Unlike the 2008 Michael Patrick King directorial 'Sex and The City' that faced a lot of criticism for allegedly ruining the superhit HBO television series of the same name was at the same time a super commercial film with the major aim of product placement. This Shashanka Ghosh directed chick flick falls on similar lines. The plot and the branding strategy is replicated exactly like the 2008 box-office disaster Sex and The City. Although what can save this film from being a Bollywood disaster is Kareena Kapoor Khan's comeback. She is the main reason of pulling vast audiences in the silver-screen. Failing with a flat plot of four lifelong friends who meet after 10 long years on the grand marriage occasion of one their best buddies.

It is Kalindi Puri aka Kareena Kapoor Khan who is commitment phobia due to her quarrelling parents from her childhood to her moved on dad in the present. Sumeet Vyaas who proposes Kareena is the leading man in the film and his presence is limited and precise. Kareena-Sumeet's chemistry is glitched and unsuitable. The most interesting character absolutely enduring to our eye was the tomb boyish Sakshi played by Swara Bhaskar married to an NRI from London but is now in India at her big shot Mayka. With crazy convertible cars and classy royal mansion, Swara plays a Richie rich drunkard woman bold and beautiful with her appearances. Next one is Avni Malhotra played by Sonam Kapoor an affluent divorce lawyer super strong on the professional end but seemingly depressed in her personal life with a desperation of marrying someone. She is not scared of hookups and even had one casual affair with a married man with wife and kids. That's absolutely fine being an Independent woman from India. Meera played by Shikha Talsania is the Quirk queen from the film and she was the only lady dominating all of them with her weight and funny one-liners. Moreover, we aren't convinced with this below average feature film full of brand placement and the males are thoroughly sidelined by comparatively less screen-time. There is no build-up as the first half starts from the school days intro of the girl gang and jumps to the proposal scene of Kareena Kapoor Khan and Sumeet Vyas. 

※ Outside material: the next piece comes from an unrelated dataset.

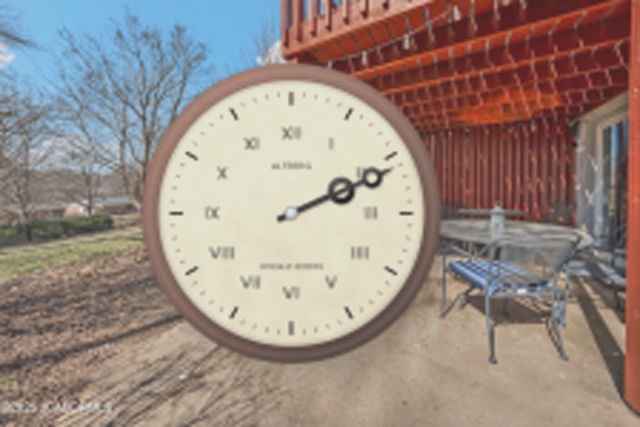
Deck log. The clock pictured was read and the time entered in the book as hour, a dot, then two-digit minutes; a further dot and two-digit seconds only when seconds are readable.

Claiming it from the romantic comedy genre and we do not see any romance in the entire movie to be honest. Even the quirks are mediocre and we barely laughed on those weak jokes, executed in the film's narrative. Although the entire film talking about sex, bang bang and hookups and am glad they even highlighted some emotional aspects, a friendship bond and a cliched happy ending. 

Talking about the songs of the film, the very catchy number from the film is 'Veere' that features the girl gang partying hard together and exploring the beaches from Thailand; wearing smoking hot bikini outfit. Performed by Vishal Mishra, Aditi Singh Sharma and Dhvani Bhanushali, this full of life song is a huge sigh of relief. The next song 'Laaj Sharam' performed by Divya Kumar and Jasleen Royal is yet again a feminine number showcasing female fantasies and breaking the bro-code of this male dominant society. Badshah's peppy party number 'Tareefan' and Neha Kakkar, Romy, Surya Ragunaathan & Shashwat Sachdev Bhangra chartbuster song 'Bhangra Ta Sajda' were featured in the film's credit scene which is a huge mistake in today's date. I mean the audiences are there on the silver screen to watch the song as well. 

Talking about the technicalities. Cinematography has been top-notch and the brands are focused on every bit of the film. Shashanka Ghosh's direction wasn't fresh and quite a few scenes were replicated from 2008 film 'Sex and the City'. The writers Nidhi Mehra and Mehul Suri could have unwinded many more perspective rather than forever friendship angle that does not work every time.

Moreover, Veere Di Wedding is an anti-cultural film that speaks about breaking all the stereotypes but in fact being the one itself marking a thin shade of propaganda that how irritating Indian relatives are, how weird is our culture and generalising everything in this 1 hour 55 minutes film. No doubt there are good and bad phases everywhere.